# What the exercise asks:
When a line below holds the string "point", show that line.

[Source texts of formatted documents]

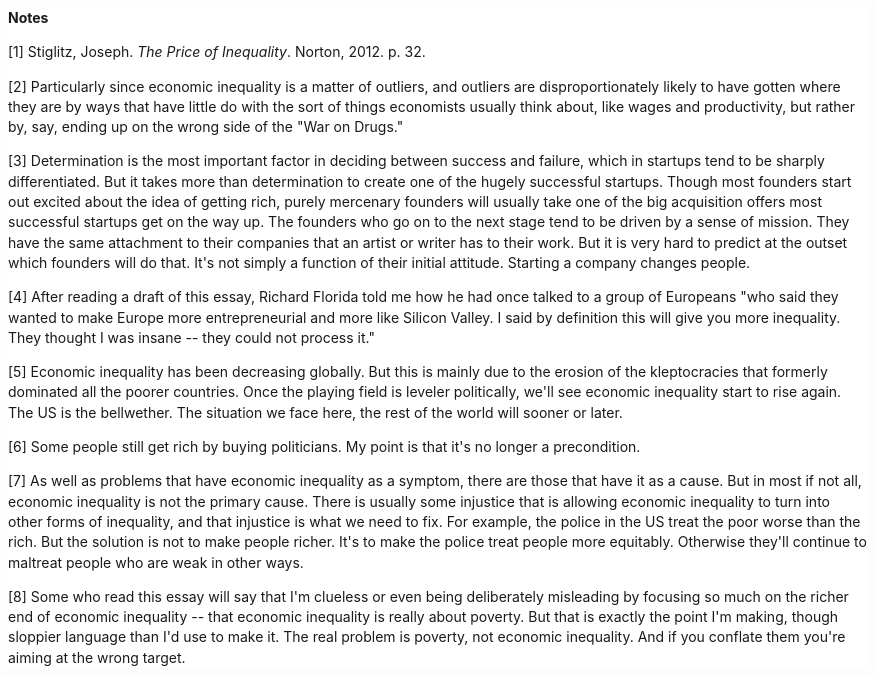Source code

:   
 
  
 
  
 
  
 
  
 
  
 
  
 
  
  **Notes**   
  
 <a name=economic_inequality_note1>[1]</a> Stiglitz, Joseph. _The Price of Inequality_. Norton, 2012. p. 32.   
  
 <a name=economic_inequality_note2>[2]</a> Particularly since economic inequality is a matter of outliers, and outliers are disproportionately likely to have gotten where they are by ways that have little do with the sort of things economists usually think about, like wages and productivity, but rather by, say, ending up on the wrong side of the "War on Drugs."   
  
 <a name=economic_inequality_note3>[3]</a> Determination is the most important factor in deciding between success and failure, which in startups tend to be sharply differentiated. But it takes more than determination to create one of the hugely successful startups. Though most founders start out excited about the idea of getting rich, purely mercenary founders will usually take one of the big acquisition offers most successful startups get on the way up. The founders who go on to the next stage tend to be driven by a sense of mission. They have the same attachment to their companies that an artist or writer has to their work. But it is very hard to predict at the outset which founders will do that. It's not simply a function of their initial attitude. Starting a company changes people.   
  
 <a name=economic_inequality_note4>[4]</a> After reading a draft of this essay, Richard Florida told me how he had once talked to a group of Europeans "who said they wanted to make Europe more entrepreneurial and more like Silicon Valley. I said by definition this will give you more inequality. They thought I was insane -- they could not process 
it."  
 
  
 <a name=economic_inequality_note5>[5]</a> Economic inequality has been decreasing globally. But this is mainly due to the erosion of the kleptocracies that formerly dominated all the poorer countries. Once the playing field is leveler politically, we'll see economic inequality start to rise again. The US is the bellwether. The situation we face here, the rest of the world will sooner or later.   
  
 <a name=economic_inequality_note6>[6]</a> Some people still get rich by buying politicians. My point is that it's no longer a precondition.   
  
 <a name=economic_inequality_note7>[7]</a> As well as problems that have economic inequality as a symptom, there are those that have it as a cause. But in most if not all, economic inequality is not the primary cause. There is usually some injustice that is allowing economic inequality to turn into other forms of inequality, and that injustice is what we need to fix. For example, the police in the US treat the poor worse than the rich. But the solution is not to make people richer. It's to make the police treat people more equitably. Otherwise they'll continue to maltreat people who are weak in other ways.   
  
 <a name=economic_inequality_note8>[8]</a> Some who read this essay will say that I'm clueless or even being deliberately misleading by focusing so much on the richer end of economic inequality -- that economic inequality is really about poverty. But that is exactly the point I'm making, though sloppier language than I'd use to make it. The real problem is poverty, not economic inequality. And if you conflate them you're aiming at the wrong target.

# Your response:
 <a name=economic_inequality_note6>[6]</a> Some people still get rich by buying politicians. My point is that it's no longer a precondition.   
 <a name=economic_inequality_note8>[8]</a> Some who read this essay will say that I'm clueless or even being deliberately misleading by focusing so much on the richer end of economic inequality -- that economic inequality is really about poverty. But that is exactly the point I'm making, though sloppier language than I'd use to make it. The real problem is poverty, not economic inequality. And if you conflate them you're aiming at the wrong target.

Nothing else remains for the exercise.